KataGo and Leela Zero and all the other AIs certainly didn't cost that much (the...

qayxc · on June 11, 2020

> KataGo and Leela Zero and all the other AIs certainly didn't cost that much

And you base that claim on what exactly? Leela Go is trained by the community, which donates self-play resources. Just because you outsource your cost to volunteers doesn't mean it's free!

In order to get to a realistic estimation, you'd need to get the average cost for electricity, hardware cost (proportionate to use), and of course opportunity costs.

Since you cannot do that, I'd argue that you have no clue what the true training cost of these projects compared to on-demand/cloud costs really are.

mafuy · on June 11, 2020

Leela Zero used some commercial providers for training. Mostly, we used the free offers for new GCP/AWS/etc members, so it's only a certain fraction of course.

To provide an order of magnitude: There are about 20m training games. Iirc a V100 could complete one game in something like a minute. So that's 300k-ish hours of value. Obviously, while V100 were the fastest, other GPUs were more cost efficient.

conistonwater · on June 11, 2020

Go is a small community, and there's just no chance they managed to donate $36M worth of anything, whatever the electricity and hardware costs, that's just too much money. KataGo's page says it was developed using resources donated by Jane Street, the company that its developer worked for; the general magnitude of numbers is also way off: sure they're a quantitative trading firm, but it's implausible that they'd donate $36M to develop a go AI.

qayxc · on June 11, 2020

The cost estimate was based on what what you and I would have to pay if we were to train AlphaGo Zero in 40 days on the given hardware using the reported number of games and resources.

Just replace the self-play TPU resources with commodity hardware or even just cheaper GPU compute providers and you'd reduce cost 10-fold by just not using TPUs. Same goes for the number of self-play games.

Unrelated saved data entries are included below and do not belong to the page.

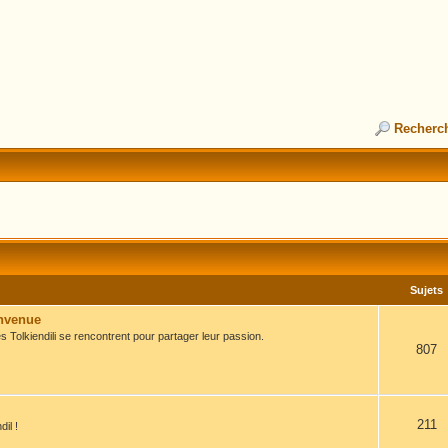
Recherc
Sujets
envenue
s Tolkiendili se rencontrent pour partager leur passion.
807
211
il !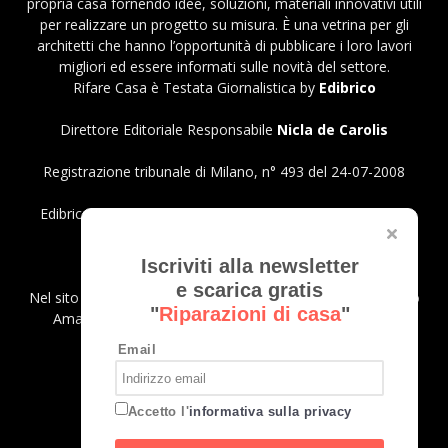
propria casa fornendo idee, soluzioni, materiali innovativi utili
per realizzare un progetto su misura. È una vetrina per gli
architetti che hanno l’opportunità di pubblicare i loro lavori
migliori ed essere informati sulle novità del settore.
Rifare Casa è Testata Giornalistica by
Edibrico
Direttore Editoriale Responsabile
Nicla de Carolis
Registrazione tribunale di Milano, n° 493 del 24-07-2008
Edibrico srl - Viale Emilio Caldara, 44 - 20122 Milano P.iva
12980140151
Privacy Policy
Iscriviti alla newsletter
e scarica gratis
Nel sito sono presenti prodotti Amazon; in qualità di Affiliato
"
Riparazioni di casa
"
Amazon riceviamo un guadagno dagli acquisti idonei.
Email
SEGUICI
Accetto l'
informativa sulla privacy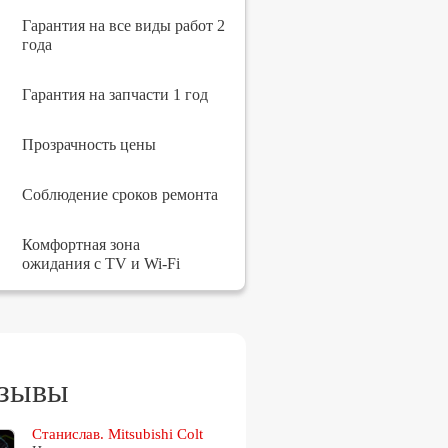
Гарантия на все виды работ 2
года
Гарантия на запчасти 1 год
Прозрачность цены
Соблюдение сроков ремонта
Комфортная зона
ожидания с TV и Wi-Fi
зывы
Станислав. Mitsubishi Colt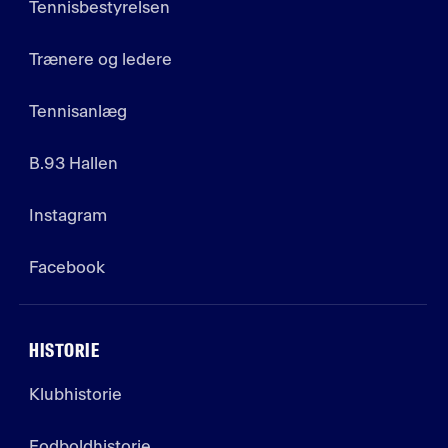
Tennisbestyrelsen
Trænere og ledere
Tennisanlæg
B.93 Hallen
Instagram
Facebook
HISTORIE
Klubhistorie
Fodboldhistorie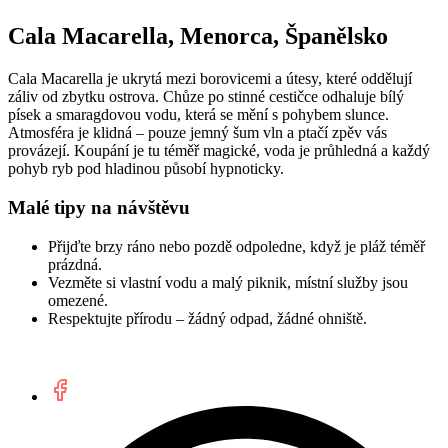
Cala Macarella, Menorca, Španělsko
Cala Macarella je ukrytá mezi borovicemi a útesy, které oddělují
záliv od zbytku ostrova. Chůze po stinné cestičce odhaluje bílý
písek a smaragdovou vodu, která se mění s pohybem slunce.
Atmosféra je klidná – pouze jemný šum vln a ptačí zpěv vás
provázejí. Koupání je tu téměř magické, voda je průhledná a každý
pohyb ryb pod hladinou působí hypnoticky.
Malé tipy na návštěvu
Přijďte brzy ráno nebo pozdě odpoledne, když je pláž téměř
prázdná.
Vezměte si vlastní vodu a malý piknik, místní služby jsou
omezené.
Respektujte přírodu – žádný odpad, žádné ohniště.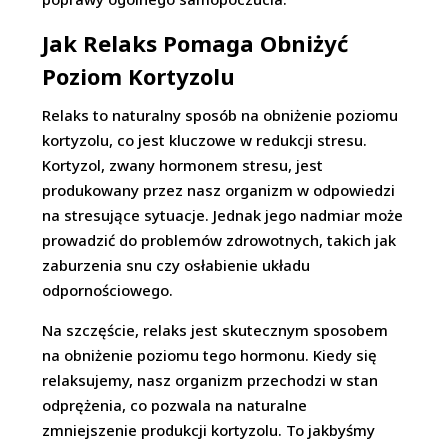
Jak Relaks Pomaga Obniżyć
Poziom Kortyzolu
Relaks to naturalny sposób na obniżenie poziomu
kortyzolu, co jest kluczowe w redukcji stresu.
Kortyzol, zwany hormonem stresu, jest
produkowany przez nasz organizm w odpowiedzi
na stresujące sytuacje. Jednak jego nadmiar może
prowadzić do problemów zdrowotnych, takich jak
zaburzenia snu czy osłabienie układu
odpornościowego.
Na szczęście, relaks jest skutecznym sposobem
na obniżenie poziomu tego hormonu. Kiedy się
relaksujemy, nasz organizm przechodzi w stan
odprężenia, co pozwala na naturalne
zmniejszenie produkcji kortyzolu. To jakbyśmy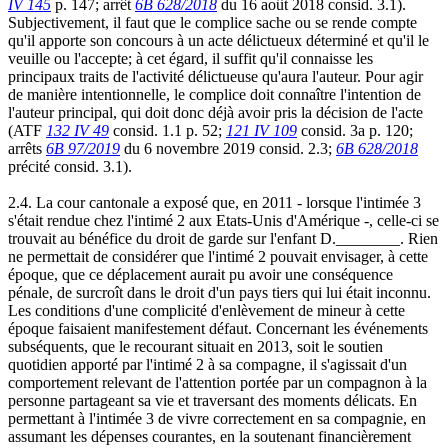
IV 145
p. 147; arrêt
6B 628/2018
du 16 août 2018 consid. 3.1).
Subjectivement, il faut que le complice sache ou se rende compte
qu'il apporte son concours à un acte délictueux déterminé et qu'il le
veuille ou l'accepte; à cet égard, il suffit qu'il connaisse les
principaux traits de l'activité délictueuse qu'aura l'auteur. Pour agir
de manière intentionnelle, le complice doit connaître l'intention de
l'auteur principal, qui doit donc déjà avoir pris la décision de l'acte
(ATF
132 IV 49
consid. 1.1 p. 52;
121 IV 109
consid. 3a p. 120;
arrêts
6B 97/2019
du 6 novembre 2019 consid. 2.3;
6B 628/2018
précité consid. 3.1).
2.4. La cour cantonale a exposé que, en 2011 - lorsque l'intimée 3
s'était rendue chez l'intimé 2 aux Etats-Unis d'Amérique -, celle-ci se
trouvait au bénéfice du droit de garde sur l'enfant D.________. Rien
ne permettait de considérer que l'intimé 2 pouvait envisager, à cette
époque, que ce déplacement aurait pu avoir une conséquence
pénale, de surcroît dans le droit d'un pays tiers qui lui était inconnu.
Les conditions d'une complicité d'enlèvement de mineur à cette
époque faisaient manifestement défaut. Concernant les événements
subséquents, que le recourant situait en 2013, soit le soutien
quotidien apporté par l'intimé 2 à sa compagne, il s'agissait d'un
comportement relevant de l'attention portée par un compagnon à la
personne partageant sa vie et traversant des moments délicats. En
permettant à l'intimée 3 de vivre correctement en sa compagnie, en
assumant les dépenses courantes, en la soutenant financièrement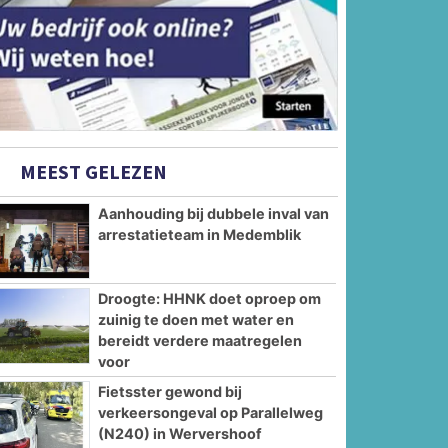
MEEST GELEZEN
Aanhouding bij dubbele inval van
arrestatieteam in Medemblik
Droogte: HHNK doet oproep om
zuinig te doen met water en
bereidt verdere maatregelen
voor
Fietsster gewond bij
verkeersongeval op Parallelweg
(N240) in Wervershoof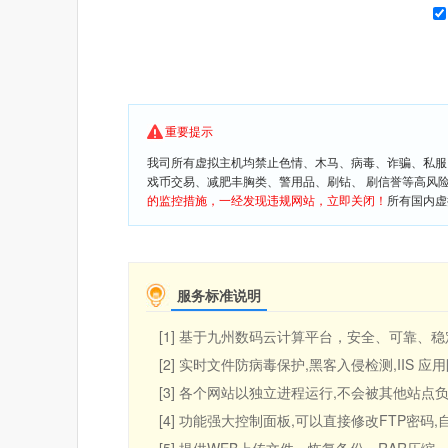
重要提示
我司所有虚拟主机均禁止色情、木马、病毒、诈骗、私服
戏币交易、减肥丰胸类、警用品、刷钻、 刷信誉等高风
的监控措施，一经发现违规网站，立即关闭！
所有国内虚
服务标准说明
[1] 基于九州数码云计算平台，安全、可靠、稳定
[2] 实时文件防病毒保护,黑客入侵检测,IIS 
[3] 各个网站以独立进程运行,不会被其他站点负
[4] 功能强大控制面板,可以直接修改FTP密码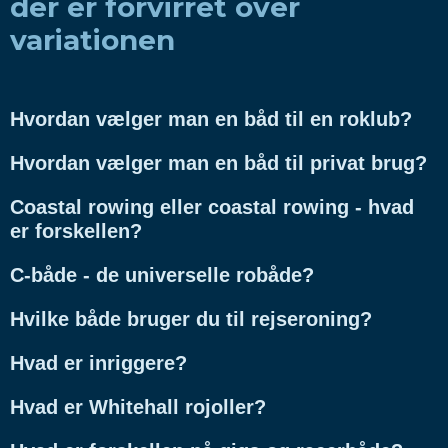
der er forvirret over
variationen
Hvordan vælger man en båd til en roklub?
Hvordan vælger man en båd til privat brug?
Coastal rowing eller coastal rowing - hvad
er forskellen?
C-både - de universelle robåde?
Hvilke både bruger du til rejseroning?
Hvad er inriggere?
Hvad er Whitehall rojoller?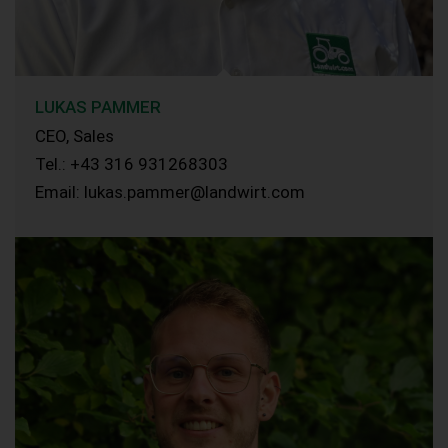
LUKAS PAMMER
CEO, Sales
Tel.: +43 316 931268303
Email: lukas.pammer@landwirt.com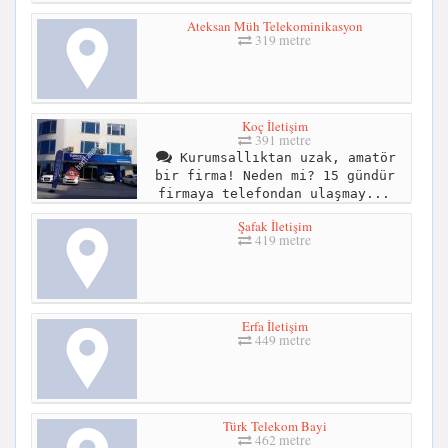
Ateksan Müh Telekominikasyon
319 metre
Koç İletişim
391 metre
Kurumsallıktan uzak, amatör
bir firma! Neden mi? 15 gündür
firmaya telefondan ulaşmay...
Şafak İletişim
419 metre
Erfa İletişim
449 metre
Türk Telekom Bayi
462 metre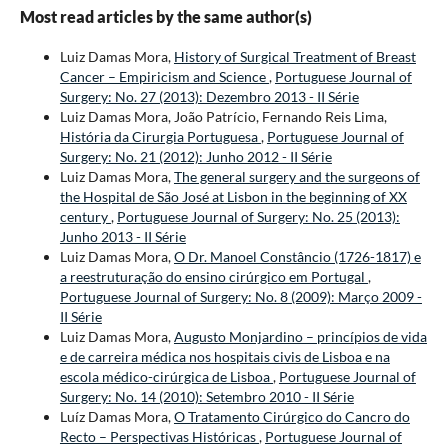
Most read articles by the same author(s)
Luiz Damas Mora,
History of Surgical Treatment of Breast
Cancer – Empiricism and Science
,
Portuguese Journal of
Surgery: No. 27 (2013): Dezembro 2013 - II Série
Luiz Damas Mora, João Patrício, Fernando Reis Lima,
História da Cirurgia Portuguesa
,
Portuguese Journal of
Surgery: No. 21 (2012): Junho 2012 - II Série
Luiz Damas Mora,
The general surgery and the surgeons of
the Hospital de São José at Lisbon in the beginning of XX
century
,
Portuguese Journal of Surgery: No. 25 (2013):
Junho 2013 - II Série
Luiz Damas Mora,
O Dr. Manoel Constâncio (1726-1817) e
a reestruturação do ensino cirúrgico em Portugal
,
Portuguese Journal of Surgery: No. 8 (2009): Março 2009 -
II Série
Luiz Damas Mora,
Augusto Monjardino – princípios de vida
e de carreira médica nos hospitais civis de Lisboa e na
escola médico-cirúrgica de Lisboa
,
Portuguese Journal of
Surgery: No. 14 (2010): Setembro 2010 - II Série
Luíz Damas Mora,
O Tratamento Cirúrgico do Cancro do
Recto – Perspectivas Históricas
,
Portuguese Journal of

That still doesn't change the estimate itself. IF the other projects would've used Google TPUs, they'd well have been around the same cost as the estimate.

I really don't understand what you're trying to argue against here.

lozenge · on June 11, 2020

Replicating the experiment would normally mean running the same code for the same length of time, which is what the article measures. If you're using different approaches like KataGo, it's not a replication any more.

How is Leela Zero stronger if it's the same calculations and less compute time?